Monday, October 29, 2012

Why Men Don't Have a Clue and Women Always Need More Shoes


For the past few road trips I have been listening to "Why Men Don't Have a Clue and Women Always Need More Shoes: The Ultimate Guide to the Opposite Sex" on CD. (My local library has a great books on CD collection.) I really like this book!
Here's the description from Amazon- 
Do you know the top seven things men do that drive women nuts? Or the real reason women cry more than men do? What are men really looking for in a woman—both at first sight and for the long-term? These are only the starting points for Barbara and Allan Pease as they discuss the very real—and often very funny—differences between the sexes.
Why Men Don’t Have a Clue and Women Always Need More Shoes takes a look at some of the issues that have confused men and women for centuries. Using new findings on the brain, studies of social changes, evolutionary biology, and psychology, the Peases teach you how to make the most of your relationships—or at least begin to understand where your partner is coming from.
They help women understand why men avoid commitment, what drives them to lie, and how to decode male speech to find out what they are really saying. They explain to men why women nag, how they use emotional blackmail, and how to understand (and take advantage of!)  the top-secret scoring system all women apply.  They also dish about the top turn-ons--and turn-offs--for both sexes. Laced with their trademark humor, Why Men Don’t Have a Clue and Women Always Need More Shoes addresses a host of nitty-gritty battlegrounds as well, from channel surfing and toilet seats to shopping and communication. 

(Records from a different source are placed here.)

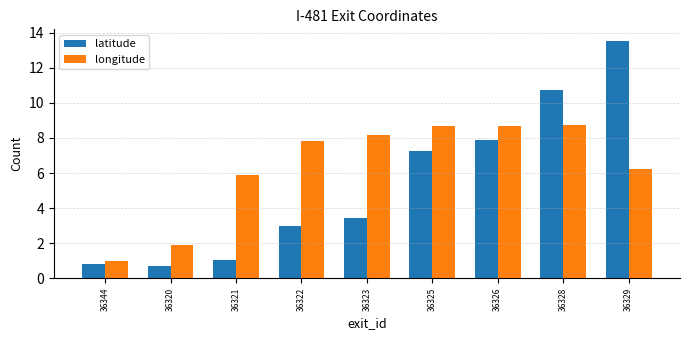

How many categories are shown in the chart?

9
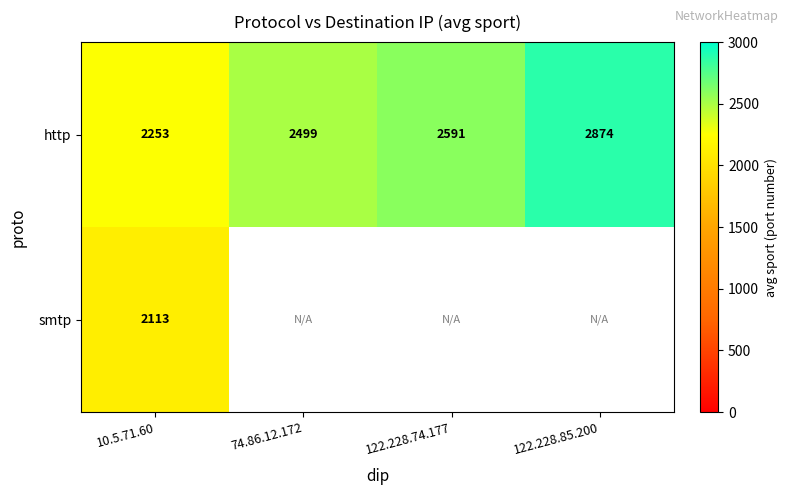

What is the difference between the highest and lowest values at 10.5.71.60?

140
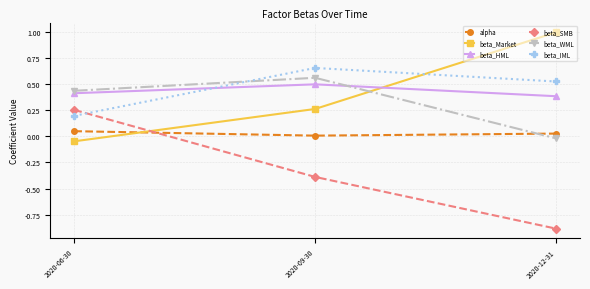

At which label is alpha closest to 0?

2020-09-30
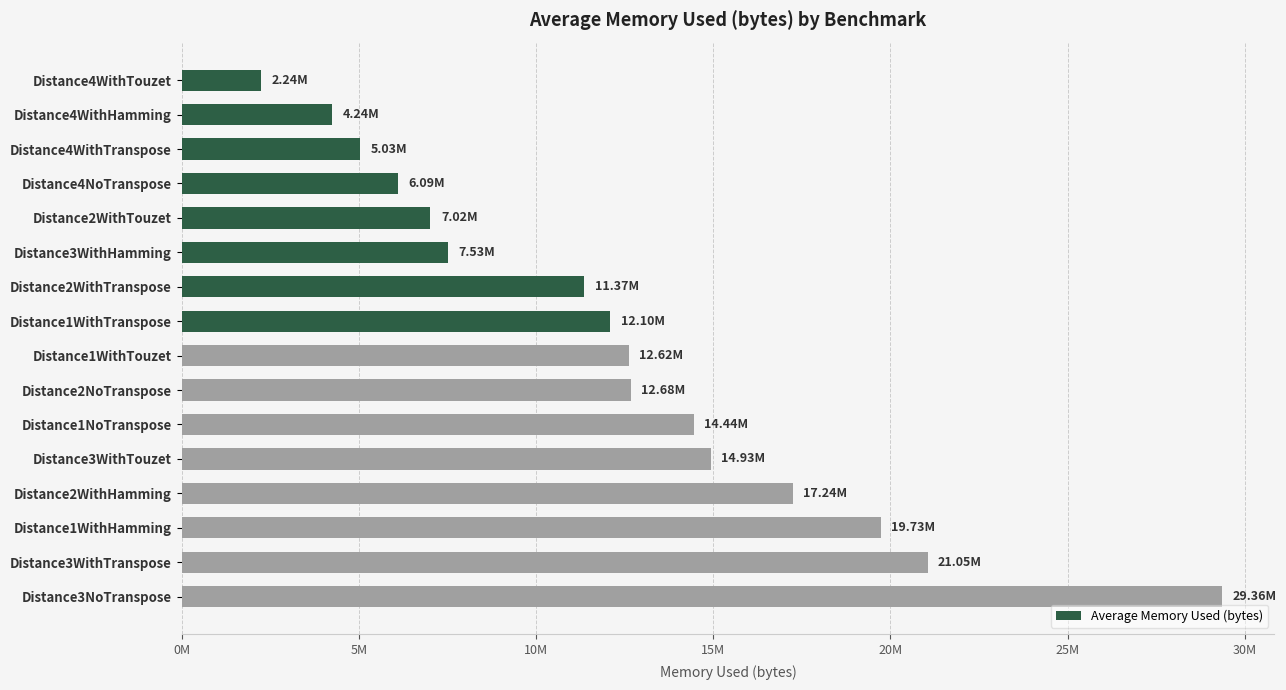

Does the chart contain any negative values?

No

This book is less "advice" and more just explanations. I wouldn't recommend it as an advice book on how to work on relationships. It is more research and science based than most books about the sexes. It is humorous enough that you barely notice how research based it is.
One of the lower key funny parts about it is unintentional. Like I said, I'm listening to the audiobook. The book was written by 2 Australians who live in England. The book is peppered with Australian and British expressions. But the audiobook is narrated by 2 actors with American accents. There's something slightly odd about Americans referring to the loo, mates, and wankers.
I've learned a lot why men and women think and act in certain ways from a sociological and biological standpoint- especially about how and why women multi-task, and men are more "single track." (I'm assuming it is a British v. American thing to say "multi-track" v. "multi-task." I've noticed it several times in the book.) It explained it in terms of professional communication for women in a way I had never thought of it before. They talk about how men have a difficult time understanding women when they give presentations. Women are able to "jump tracks" back and forth with ease. Men cannot. Usually in a professional event, the presenter sticks to an outline. But if and when women leave the outline, (or if, ahem, like me, they wrote the outline themselves and allow it to jump between details) it can confuse men. Women have less success in presentations to men because men do not follow as well. However, other women will follow much better. I had never thought about this before, but it helped me recognize instances of this in the past. (And will help me in the future.)
One other interesting thing I learned- (and forgive me, I don't have the exact numbers since I am listening and not looking at the printed word) women use multiple verbal cues when they speak that indicate a "change of track" or subject change. Men do not "hear" or recognize all of the cues. The audio narration read a paragraph with verbal cues the way a woman said it and how another woman would hear it. No problem. Made perfectly good sense to me. And then they read it without the cues that men don't hear. It made no sense. It was really fascinating! I had never heard about this before. But it all made a lot of sense!
I highly recommend this book. It isn't a difficult or boring read. It is enjoyable and rather fun.